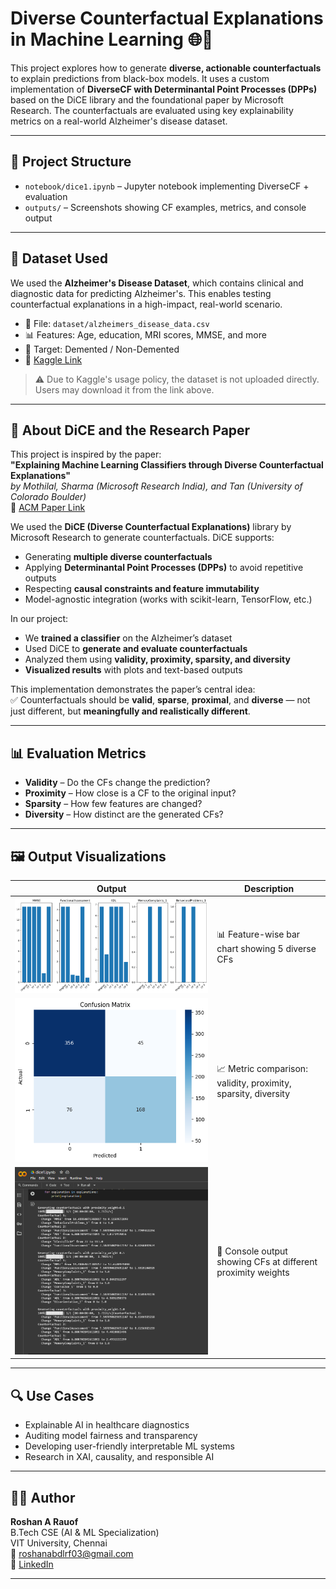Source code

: # Diverse Counterfactual Explanations in Machine Learning 🌐🧠

This project explores how to generate **diverse, actionable counterfactuals** to explain predictions from black-box models. It uses a custom implementation of **DiverseCF with Determinantal Point Processes (DPPs)** based on the DiCE library and the foundational paper by Microsoft Research. The counterfactuals are evaluated using key explainability metrics on a real-world Alzheimer's disease dataset.

---

## 📂 Project Structure

- `notebook/dice1.ipynb` – Jupyter notebook implementing DiverseCF + evaluation
- `outputs/` – Screenshots showing CF examples, metrics, and console output

---

## 🧪 Dataset Used

We used the **Alzheimer's Disease Dataset**, which contains clinical and diagnostic data for predicting Alzheimer's. This enables testing counterfactual explanations in a high-impact, real-world scenario.

- 📄 File: `dataset/alzheimers_disease_data.csv`
- 📊 Features: Age, education, MRI scores, MMSE, and more
- 🎯 Target: Demented / Non-Demented
- 🔗 [Kaggle Link](https://www.kaggle.com/datasets/rabieelkharoua/alzheimers-disease-dataset)

> ⚠️ Due to Kaggle's usage policy, the dataset is not uploaded directly. Users may download it from the link above.

---

## 🧠 About DiCE and the Research Paper

This project is inspired by the paper:  
**"Explaining Machine Learning Classifiers through Diverse Counterfactual Explanations"**  
*by Mothilal, Sharma (Microsoft Research India), and Tan (University of Colorado Boulder)*  
🔗 [ACM Paper Link](https://doi.org/10.1145/3351095.3372850)

We used the **DiCE (Diverse Counterfactual Explanations)** library by Microsoft Research to generate counterfactuals. DiCE supports:
- Generating **multiple diverse counterfactuals**
- Applying **Determinantal Point Processes (DPPs)** to avoid repetitive outputs
- Respecting **causal constraints and feature immutability**
- Model-agnostic integration (works with scikit-learn, TensorFlow, etc.)

In our project:
- We **trained a classifier** on the Alzheimer’s dataset
- Used DiCE to **generate and evaluate counterfactuals**
- Analyzed them using **validity, proximity, sparsity, and diversity**
- **Visualized results** with plots and text-based outputs

This implementation demonstrates the paper’s central idea:  
✅ Counterfactuals should be **valid**, **sparse**, **proximal**, and **diverse** — not just different, but **meaningfully and realistically different**.

---

## 📊 Evaluation Metrics

- **Validity** – Do the CFs change the prediction?
- **Proximity** – How close is a CF to the original input?
- **Sparsity** – How few features are changed?
- **Diversity** – How distinct are the generated CFs?

---

## 🖼️ Output Visualizations

| Output | Description |
|--------|-------------|
| ![CF Comparison](outputs/diverse_cf_visualization.png) | 📊 Feature-wise bar chart showing 5 diverse CFs |
| ![Metrics](outputs/metrics_table.png) | 📈 Metric comparison: validity, proximity, sparsity, diversity |
| ![Text CFs](outputs/cf_text_explanations.png) | 🧾 Console output showing CFs at different proximity weights |


---

## 🔍 Use Cases

- Explainable AI in healthcare diagnostics  
- Auditing model fairness and transparency  
- Developing user-friendly interpretable ML systems  
- Research in XAI, causality, and responsible AI

---

## 👨‍💻 Author

**Roshan A Rauof**  
B.Tech CSE (AI & ML Specialization)  
VIT University, Chennai  
📧 roshanabdlrf03@gmail.com  
🔗 [LinkedIn](https://www.linkedin.com/in/rosh003)

---



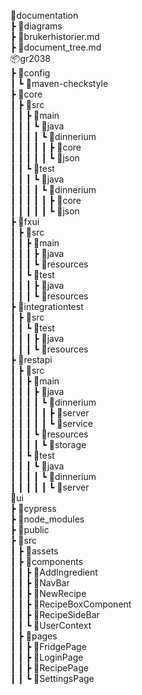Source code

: 📂documentation  
┣ 📂diagrams  
┣ 📜brukerhistorier.md  
┣ 📜document_tree.md  
📦gr2038  
┣ 📂config  
┃ ┗ 📂maven-checkstyle  
┣ 📂core  
┃ ┣ 📂src  
┃ ┃ ┣ 📂main  
┃ ┃ ┃ ┗ 📂java  
┃ ┃ ┃ ┃ ┗ 📂dinnerium  
┃ ┃ ┃ ┃ ┃ ┣ 📂core  
┃ ┃ ┃ ┃ ┃ ┗ 📂json  
┃ ┃ ┗ 📂test  
┃ ┃ ┃ ┗ 📂java  
┃ ┃ ┃ ┃ ┗ 📂dinnerium  
┃ ┃ ┃ ┃ ┃ ┣ 📂core  
┃ ┃ ┃ ┃ ┃ ┗ 📂json  
┣ 📂fxui  
┃ ┣ 📂src  
┃ ┃ ┣ 📂main  
┃ ┃ ┃ ┣ 📂java  
┃ ┃ ┃ ┗ 📂resources  
┃ ┃ ┗ 📂test  
┃ ┃ ┃ ┣ 📂java  
┃ ┃ ┃ ┗ 📂resources  
┣ 📂integrationtest  
┃ ┣ 📂src  
┃ ┃ ┗ 📂test  
┃ ┃ ┃ ┣ 📂java  
┃ ┃ ┃ ┗ 📂resources  
┣ 📂restapi  
┃ ┣ 📂src  
┃ ┃ ┣ 📂main  
┃ ┃ ┃ ┣ 📂java  
┃ ┃ ┃ ┃ ┗ 📂dinnerium  
┃ ┃ ┃ ┃ ┃ ┣ 📂server  
┃ ┃ ┃ ┃ ┃ ┗ 📂service  
┃ ┃ ┃ ┗ 📂resources  
┃ ┃ ┃ ┃ ┗ 📂storage  
┃ ┃ ┗ 📂test  
┃ ┃ ┃ ┗ 📂java  
┃ ┃ ┃ ┃ ┗ 📂dinnerium  
┃ ┃ ┃ ┃ ┃ ┗ 📂server  
📂ui  
┣ 📂cypress  
┣ 📂node_modules  
┣ 📂public  
┣ 📂src  
┃ ┣ 📂assets  
┃ ┣ 📂components  
┃ ┃ ┣ 📂AddIngredient  
┃ ┃ ┣ 📂NavBar  
┃ ┃ ┣ 📂NewRecipe  
┃ ┃ ┣ 📂RecipeBoxComponent  
┃ ┃ ┣ 📂RecipeSideBar  
┃ ┃ ┗ 📂UserContext  
┃ ┣ 📂pages  
┃ ┃ ┣ 📂FridgePage  
┃ ┃ ┣ 📂LoginPage  
┃ ┃ ┣ 📂RecipePage  
┃ ┃ ┗ 📂SettingsPage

Exercise prompt - Copy out each line of the records where the string "Learning" appears.

Response to the exercise -
: # Diverse Counterfactual Explanations in Machine Learning 🌐🧠
**"Explaining Machine Learning Classifiers through Diverse Counterfactual Explanations"**  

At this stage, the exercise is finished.